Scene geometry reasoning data
• • •
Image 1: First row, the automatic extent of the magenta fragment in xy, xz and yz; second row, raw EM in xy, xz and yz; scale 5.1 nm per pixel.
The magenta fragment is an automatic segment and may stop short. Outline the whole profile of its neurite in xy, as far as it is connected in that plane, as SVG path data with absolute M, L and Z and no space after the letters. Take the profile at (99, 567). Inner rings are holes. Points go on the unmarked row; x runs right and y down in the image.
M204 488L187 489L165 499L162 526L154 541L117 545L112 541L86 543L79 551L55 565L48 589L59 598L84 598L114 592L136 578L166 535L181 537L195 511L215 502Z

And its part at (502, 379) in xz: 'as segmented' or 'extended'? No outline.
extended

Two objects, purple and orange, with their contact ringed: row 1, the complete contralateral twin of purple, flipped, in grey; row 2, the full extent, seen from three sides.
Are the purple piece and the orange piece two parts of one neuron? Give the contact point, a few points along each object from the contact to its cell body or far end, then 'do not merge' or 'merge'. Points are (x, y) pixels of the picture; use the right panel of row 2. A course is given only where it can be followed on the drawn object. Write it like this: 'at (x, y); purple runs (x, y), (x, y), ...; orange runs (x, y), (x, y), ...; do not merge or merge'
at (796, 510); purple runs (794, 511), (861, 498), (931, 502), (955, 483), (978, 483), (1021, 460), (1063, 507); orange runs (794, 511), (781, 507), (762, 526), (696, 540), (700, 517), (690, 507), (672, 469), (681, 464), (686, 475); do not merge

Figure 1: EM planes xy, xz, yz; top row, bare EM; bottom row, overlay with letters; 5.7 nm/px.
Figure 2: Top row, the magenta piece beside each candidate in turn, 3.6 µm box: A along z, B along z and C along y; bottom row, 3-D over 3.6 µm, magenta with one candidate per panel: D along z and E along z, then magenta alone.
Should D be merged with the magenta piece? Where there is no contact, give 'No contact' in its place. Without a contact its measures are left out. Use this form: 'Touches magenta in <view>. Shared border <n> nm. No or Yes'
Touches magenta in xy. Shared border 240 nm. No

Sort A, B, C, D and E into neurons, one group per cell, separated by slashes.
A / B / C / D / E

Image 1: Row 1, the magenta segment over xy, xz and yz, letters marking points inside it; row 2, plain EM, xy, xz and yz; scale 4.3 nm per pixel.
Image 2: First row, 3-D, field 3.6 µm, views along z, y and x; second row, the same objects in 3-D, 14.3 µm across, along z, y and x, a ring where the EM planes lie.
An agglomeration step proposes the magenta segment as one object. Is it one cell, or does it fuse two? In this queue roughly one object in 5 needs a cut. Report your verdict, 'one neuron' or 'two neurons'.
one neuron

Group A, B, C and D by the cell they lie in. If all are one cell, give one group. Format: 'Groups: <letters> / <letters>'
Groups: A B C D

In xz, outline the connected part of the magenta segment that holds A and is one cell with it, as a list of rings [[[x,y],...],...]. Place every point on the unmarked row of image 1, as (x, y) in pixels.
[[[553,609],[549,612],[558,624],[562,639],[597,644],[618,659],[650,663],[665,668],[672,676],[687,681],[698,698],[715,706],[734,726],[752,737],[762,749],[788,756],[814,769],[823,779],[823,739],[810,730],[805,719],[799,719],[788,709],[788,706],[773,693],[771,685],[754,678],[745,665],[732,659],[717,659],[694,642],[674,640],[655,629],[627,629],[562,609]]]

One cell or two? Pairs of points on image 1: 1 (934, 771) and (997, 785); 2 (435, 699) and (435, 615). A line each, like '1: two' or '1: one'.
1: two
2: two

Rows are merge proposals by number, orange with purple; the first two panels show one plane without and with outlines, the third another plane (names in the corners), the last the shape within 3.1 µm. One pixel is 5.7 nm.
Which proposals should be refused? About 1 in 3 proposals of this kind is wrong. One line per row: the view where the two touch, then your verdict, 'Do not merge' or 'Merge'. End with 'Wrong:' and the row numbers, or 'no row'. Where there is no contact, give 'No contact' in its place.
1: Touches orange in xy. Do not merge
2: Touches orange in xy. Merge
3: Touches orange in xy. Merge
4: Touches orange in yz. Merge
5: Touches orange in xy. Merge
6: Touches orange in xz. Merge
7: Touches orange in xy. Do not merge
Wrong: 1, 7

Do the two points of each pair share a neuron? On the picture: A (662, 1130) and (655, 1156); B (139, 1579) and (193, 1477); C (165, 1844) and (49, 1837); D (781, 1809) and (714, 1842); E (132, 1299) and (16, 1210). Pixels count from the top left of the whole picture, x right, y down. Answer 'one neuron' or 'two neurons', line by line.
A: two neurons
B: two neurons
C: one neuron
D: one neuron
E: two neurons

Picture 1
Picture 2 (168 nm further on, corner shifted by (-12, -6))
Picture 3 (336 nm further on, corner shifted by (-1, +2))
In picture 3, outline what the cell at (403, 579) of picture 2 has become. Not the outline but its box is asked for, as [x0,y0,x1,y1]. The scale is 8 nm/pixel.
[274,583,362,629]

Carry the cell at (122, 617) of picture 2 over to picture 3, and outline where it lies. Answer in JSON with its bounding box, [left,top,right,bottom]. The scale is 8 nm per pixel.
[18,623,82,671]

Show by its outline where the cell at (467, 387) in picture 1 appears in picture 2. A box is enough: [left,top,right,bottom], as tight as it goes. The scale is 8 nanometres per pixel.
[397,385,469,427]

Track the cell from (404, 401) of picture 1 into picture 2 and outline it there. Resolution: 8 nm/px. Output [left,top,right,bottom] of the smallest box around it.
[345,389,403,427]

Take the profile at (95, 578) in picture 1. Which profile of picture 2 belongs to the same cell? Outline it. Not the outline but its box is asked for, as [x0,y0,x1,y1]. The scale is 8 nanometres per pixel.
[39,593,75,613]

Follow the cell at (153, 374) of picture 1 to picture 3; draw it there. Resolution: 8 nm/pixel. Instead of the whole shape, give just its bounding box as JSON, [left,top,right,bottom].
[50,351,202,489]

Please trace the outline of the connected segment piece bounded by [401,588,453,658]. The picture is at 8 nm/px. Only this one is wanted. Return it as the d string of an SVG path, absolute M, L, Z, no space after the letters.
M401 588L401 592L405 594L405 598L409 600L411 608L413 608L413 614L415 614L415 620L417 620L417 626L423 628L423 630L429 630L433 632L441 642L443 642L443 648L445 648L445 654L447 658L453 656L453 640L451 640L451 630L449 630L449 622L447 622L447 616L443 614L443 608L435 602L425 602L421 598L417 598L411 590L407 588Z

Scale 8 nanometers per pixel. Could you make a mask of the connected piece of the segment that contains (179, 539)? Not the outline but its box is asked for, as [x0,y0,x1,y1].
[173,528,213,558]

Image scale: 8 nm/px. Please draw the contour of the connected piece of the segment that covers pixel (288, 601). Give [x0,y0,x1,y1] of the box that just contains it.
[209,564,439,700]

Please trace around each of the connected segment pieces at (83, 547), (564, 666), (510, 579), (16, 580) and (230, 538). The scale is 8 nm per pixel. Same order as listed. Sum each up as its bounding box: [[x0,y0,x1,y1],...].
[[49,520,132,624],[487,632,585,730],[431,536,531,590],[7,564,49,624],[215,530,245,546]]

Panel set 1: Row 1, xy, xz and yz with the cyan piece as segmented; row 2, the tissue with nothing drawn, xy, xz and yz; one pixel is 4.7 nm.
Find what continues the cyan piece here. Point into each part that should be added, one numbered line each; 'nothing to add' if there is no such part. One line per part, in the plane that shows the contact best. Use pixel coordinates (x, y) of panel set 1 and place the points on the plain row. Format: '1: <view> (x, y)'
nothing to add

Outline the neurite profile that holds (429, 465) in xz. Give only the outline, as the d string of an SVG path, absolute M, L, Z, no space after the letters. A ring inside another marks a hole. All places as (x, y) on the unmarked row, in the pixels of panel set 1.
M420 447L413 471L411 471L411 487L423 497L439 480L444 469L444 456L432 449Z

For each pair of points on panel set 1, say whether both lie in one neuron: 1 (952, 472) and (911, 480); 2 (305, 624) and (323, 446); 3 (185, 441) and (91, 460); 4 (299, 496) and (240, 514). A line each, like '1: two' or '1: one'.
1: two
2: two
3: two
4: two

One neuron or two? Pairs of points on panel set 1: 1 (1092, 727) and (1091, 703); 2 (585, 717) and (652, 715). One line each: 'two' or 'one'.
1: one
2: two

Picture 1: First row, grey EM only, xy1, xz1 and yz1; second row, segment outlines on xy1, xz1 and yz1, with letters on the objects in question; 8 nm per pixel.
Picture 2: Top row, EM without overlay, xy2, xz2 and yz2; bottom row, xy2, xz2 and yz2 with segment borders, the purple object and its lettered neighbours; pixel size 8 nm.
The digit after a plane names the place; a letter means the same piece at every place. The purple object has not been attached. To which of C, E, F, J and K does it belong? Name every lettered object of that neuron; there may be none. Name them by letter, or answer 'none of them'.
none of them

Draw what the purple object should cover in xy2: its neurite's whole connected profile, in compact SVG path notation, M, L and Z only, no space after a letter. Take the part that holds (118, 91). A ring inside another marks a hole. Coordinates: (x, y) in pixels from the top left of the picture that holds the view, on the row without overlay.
• • •
Task to complete: Using the data above, transcribe the lines that run from the line with "One cell or" to the line with "Rows are merge", both ends kept, and output nothing else.

Answer to the exercise:
One cell or two? Pairs of points on image 1: 1 (934, 771) and (997, 785); 2 (435, 699) and (435, 615). A line each, like '1: two' or '1: one'.
1: two
2: two

Rows are merge proposals by number, orange with purple; the first two panels show one plane without and with outlines, the third another plane (names in the corners), the last the shape within 3.1 µm. One pixel is 5.7 nm.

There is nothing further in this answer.